__Exercise prompt__.
Pull out every line below that holds the word "hand".

[Pose landmark coordinates]
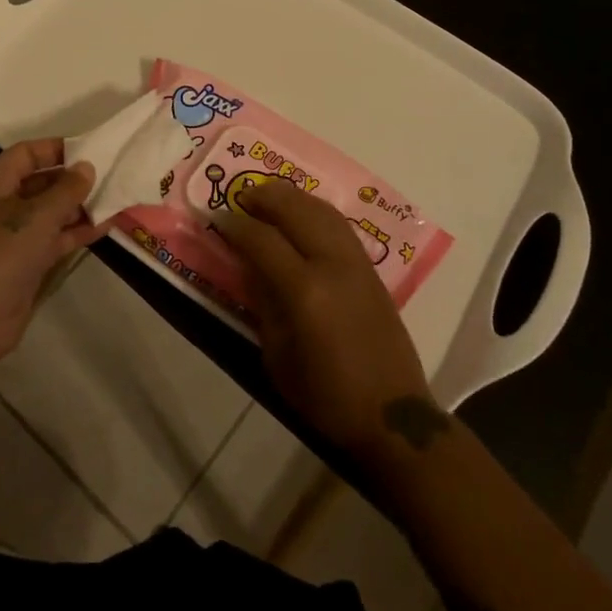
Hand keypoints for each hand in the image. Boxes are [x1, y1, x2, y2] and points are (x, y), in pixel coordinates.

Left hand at [0, 139, 98, 372]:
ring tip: (115, 197)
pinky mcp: (26, 261)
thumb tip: (87, 167)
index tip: (90, 149)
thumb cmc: (1, 252)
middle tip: (110, 174)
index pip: (27, 153)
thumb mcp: (38, 215)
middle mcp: (2, 203)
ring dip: (80, 206)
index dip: (56, 149)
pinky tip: (107, 225)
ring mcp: (14, 234)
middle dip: (73, 179)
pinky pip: (55, 237)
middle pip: (41, 182)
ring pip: (51, 211)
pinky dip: (77, 231)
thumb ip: (67, 189)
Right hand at [218, 179, 439, 457]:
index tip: (218, 218)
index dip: (236, 225)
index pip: (263, 240)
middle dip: (264, 197)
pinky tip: (301, 213)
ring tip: (268, 196)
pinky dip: (315, 210)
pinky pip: (339, 224)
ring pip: (321, 210)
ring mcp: (356, 263)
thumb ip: (263, 303)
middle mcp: (332, 265)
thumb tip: (249, 265)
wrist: (392, 415)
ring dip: (292, 197)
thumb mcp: (278, 357)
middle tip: (241, 195)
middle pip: (295, 211)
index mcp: (305, 292)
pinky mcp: (371, 268)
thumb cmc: (326, 396)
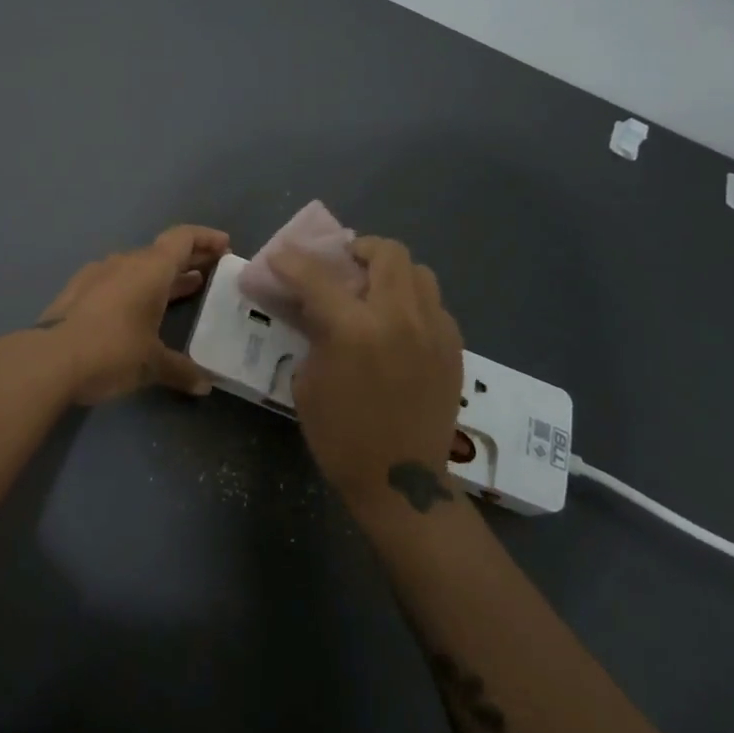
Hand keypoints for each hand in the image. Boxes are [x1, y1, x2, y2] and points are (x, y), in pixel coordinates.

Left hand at [36, 225, 230, 404]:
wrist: (49, 359)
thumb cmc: (112, 351)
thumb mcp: (152, 364)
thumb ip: (181, 370)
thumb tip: (205, 385)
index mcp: (151, 268)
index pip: (183, 238)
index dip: (206, 238)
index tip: (225, 246)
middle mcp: (126, 262)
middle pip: (163, 251)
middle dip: (189, 259)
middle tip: (212, 271)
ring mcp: (98, 274)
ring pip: (139, 266)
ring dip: (163, 275)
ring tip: (185, 289)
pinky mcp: (79, 290)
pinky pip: (117, 280)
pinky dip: (136, 288)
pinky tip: (139, 309)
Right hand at [270, 236, 463, 510]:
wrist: (402, 482)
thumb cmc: (341, 436)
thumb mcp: (308, 381)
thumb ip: (312, 333)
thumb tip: (312, 306)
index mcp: (353, 329)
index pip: (315, 275)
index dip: (291, 261)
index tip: (280, 258)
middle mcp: (398, 317)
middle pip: (385, 252)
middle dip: (359, 250)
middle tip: (344, 266)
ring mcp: (432, 330)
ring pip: (418, 271)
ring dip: (391, 273)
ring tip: (376, 292)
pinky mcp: (453, 346)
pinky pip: (434, 304)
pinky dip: (413, 302)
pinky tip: (400, 325)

__Your response__.
Hand keypoints for each hand in the image. Boxes are [x1, y1, x2, y2] and points are (x, y), in pixel coordinates.
Left hand at [0, 139, 98, 372]:
Right hand at [218, 179, 439, 457]:
Hand keypoints for each hand in the image. Boxes are [x1, y1, x2, y2] and points are (x, y), in pixel coordinates.
Left hand at [36, 225, 230, 404]:
Right hand at [270, 236, 463, 510]:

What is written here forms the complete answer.